4月初旬にスタートした初級コース、既に3回のレッスンが終わりました。全体が12回ですので、早くも4分の1が済んだことになります。その間、繰り返し受講生に伝えられるのが、音作りの重要性です。すなわち、お手本があって、その音を「まねる」のではなく、自らの肉体を意識的に使い英語音を作ること、それが当塾の基本であり、特色であると。日本における英語学習、特に発音に関しては「まねる」のが主流で、その限界にすら思い至らず、まねる呪縛から解放されて基礎から音を作るという視点が未だ希薄であると思われます。

今から50年近く前になるでしょう。わたくしがNHKの英語語学番組の熱心な視聴者であった頃、ある月のテキスト巻末にどこかの大学の先生(外国人)が寄稿したエッセイの中に、英語を話せるようになる秘訣として、およそ次のような一文がありました。

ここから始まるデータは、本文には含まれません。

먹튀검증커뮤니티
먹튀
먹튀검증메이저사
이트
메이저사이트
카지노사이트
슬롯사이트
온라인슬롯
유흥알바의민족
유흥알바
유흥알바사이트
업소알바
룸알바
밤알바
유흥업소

“The best way to master how to speak English is either to marry an English-speaking woman or to open your mouth and move your lips and tongue.”
(最良の方法は、英語を話す女性と結婚するか、さもなくば自らの口を開き、唇や舌を動かすことである

わたくしがこれを読んだのは未来塾に入る遥か前のことですが、冒頭に述べた当塾の基本とこの一文(特に下線を施した後半)とは、相通じるものがあると思います。自らの発声器官を総動員して音を作るという点においてです。

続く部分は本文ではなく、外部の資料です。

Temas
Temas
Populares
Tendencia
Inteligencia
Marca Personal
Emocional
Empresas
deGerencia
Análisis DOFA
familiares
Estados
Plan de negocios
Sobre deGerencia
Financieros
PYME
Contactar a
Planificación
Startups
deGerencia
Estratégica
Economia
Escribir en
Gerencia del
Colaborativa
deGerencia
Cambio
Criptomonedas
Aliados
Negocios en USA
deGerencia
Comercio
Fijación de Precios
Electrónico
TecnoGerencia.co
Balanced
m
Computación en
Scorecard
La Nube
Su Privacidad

当塾の訓練では、まず増幅法を通して息と声が十二分に、しかも一気に出るように練習しながら、各アルファベットが持つ基本の音の作り方を口形(こうけい)とともに学びます(*)。一人ひとり舌の長さや口の大きさは違いますので、トレーナーのコメントを参考に、鏡等も使いながら、自らの音作りに地道に取り組んでいきます。アルファベットから単語へ、次に短文(詩)、最後はスピーチへと展開しますが、この一連の過程を通して、いわゆるカタカナ音と英語音の違いを文字通り体得できる仕組みになっているのです。

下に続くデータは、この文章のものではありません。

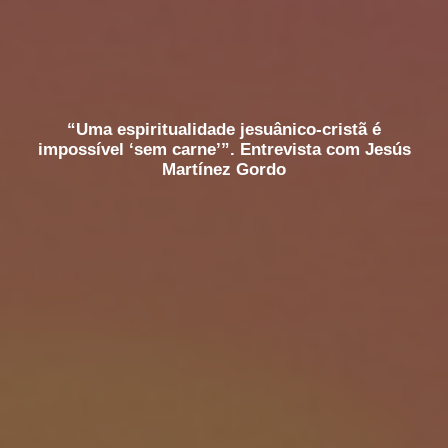
“Uma espiritualidade jesuânico-cristã é
impossível ‘sem carne’”. Entrevista com Jesús
Martínez Gordo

母語の場合には知らないうちに発音を身につけていますが、外国語はそれができません。意識的な学びが必要です。単なるまねでなく、音作りという観点に立った時、視界は開けてくるはずです。地道な音作りのノウハウが詰まったカリキュラム、その中盤に初級生の方たちはこれから差し掛かっていくところです。各人の具体的かつ強い参加動機が、これからものを言ってくると思います。